There is no specific way to extract only table data from the content extracted by ParagraphAbsorber because, ParagraphAbsorber extracts only text and output may differ for different PDF documents.

The recommended and correct way to extract table data is using TableAbsorber and for some reasons, it is not working for your document. Which was why we requested you to share the sample PDF file so that we can investigate the issue and further proceed to rectify this behavior of the API.

HAREEM_HCL_COM · April 8, 2019, 1:30pm

Thank you all.
I am able to get table data from PDF. My initial concern, is over.
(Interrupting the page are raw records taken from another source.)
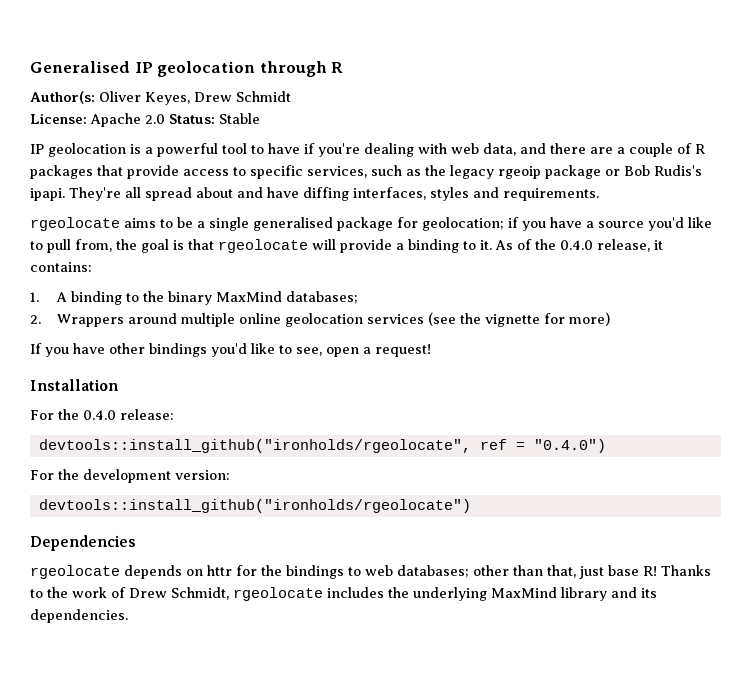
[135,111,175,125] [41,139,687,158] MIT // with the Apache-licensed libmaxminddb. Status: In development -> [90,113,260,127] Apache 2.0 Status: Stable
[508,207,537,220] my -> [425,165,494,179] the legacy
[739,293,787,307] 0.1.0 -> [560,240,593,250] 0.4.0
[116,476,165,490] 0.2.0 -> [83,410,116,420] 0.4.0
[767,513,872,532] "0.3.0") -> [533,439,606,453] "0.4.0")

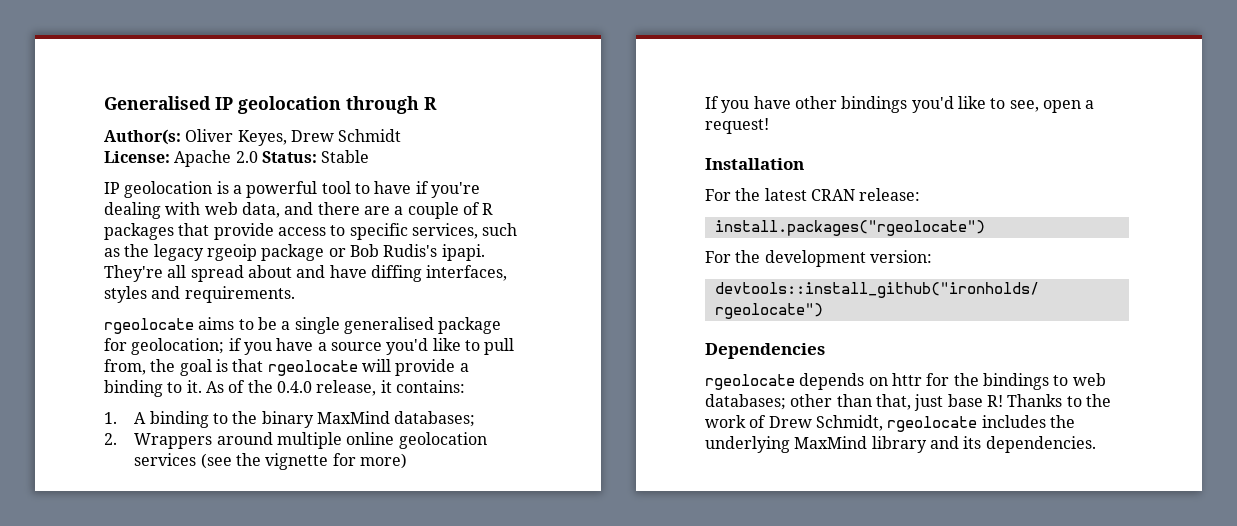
[83,410,116,420] 0.4.0 -> [764,188,855,201] latest CRAN
[38,439,606,453] devtools::install_github("ironholds/rgeolocate", ref = "0.4.0") -> [714,220,985,236] install.packages("rgeolocate")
Now, when it returns the table, I see, it is returning in a very confused manager,
It is returning data of 2 tables to gether
it returns table from bottom of the page, and combines, 2 tables data to gether.
For instance,
from table one, it returns, each cell data on below iteration, treating , each cell of the table as AbsorbedCell .

for(AbsorbedCell cell:row.getCellList())
{
for(TextFragment tf:cell.getTextFragments())
{
for(TextSegment ts:tf.getSegments())
{
String data = ts.getText();//from each cell.
}
}
}

in other case, the entire 2 tables are treated as one single AbsorbedCell , and on iterating through AbsorbedCell , each cell is treated as TextFragment .

Y such difference,
in one case, Each cell is considered as AbsorbedCell .
In another case, Each cell is considered as TextFragment.
Please help me.

And,
I need the name of the table, atleast, differentiation between, table headers and table data. Is it possible with Aspose.PDF.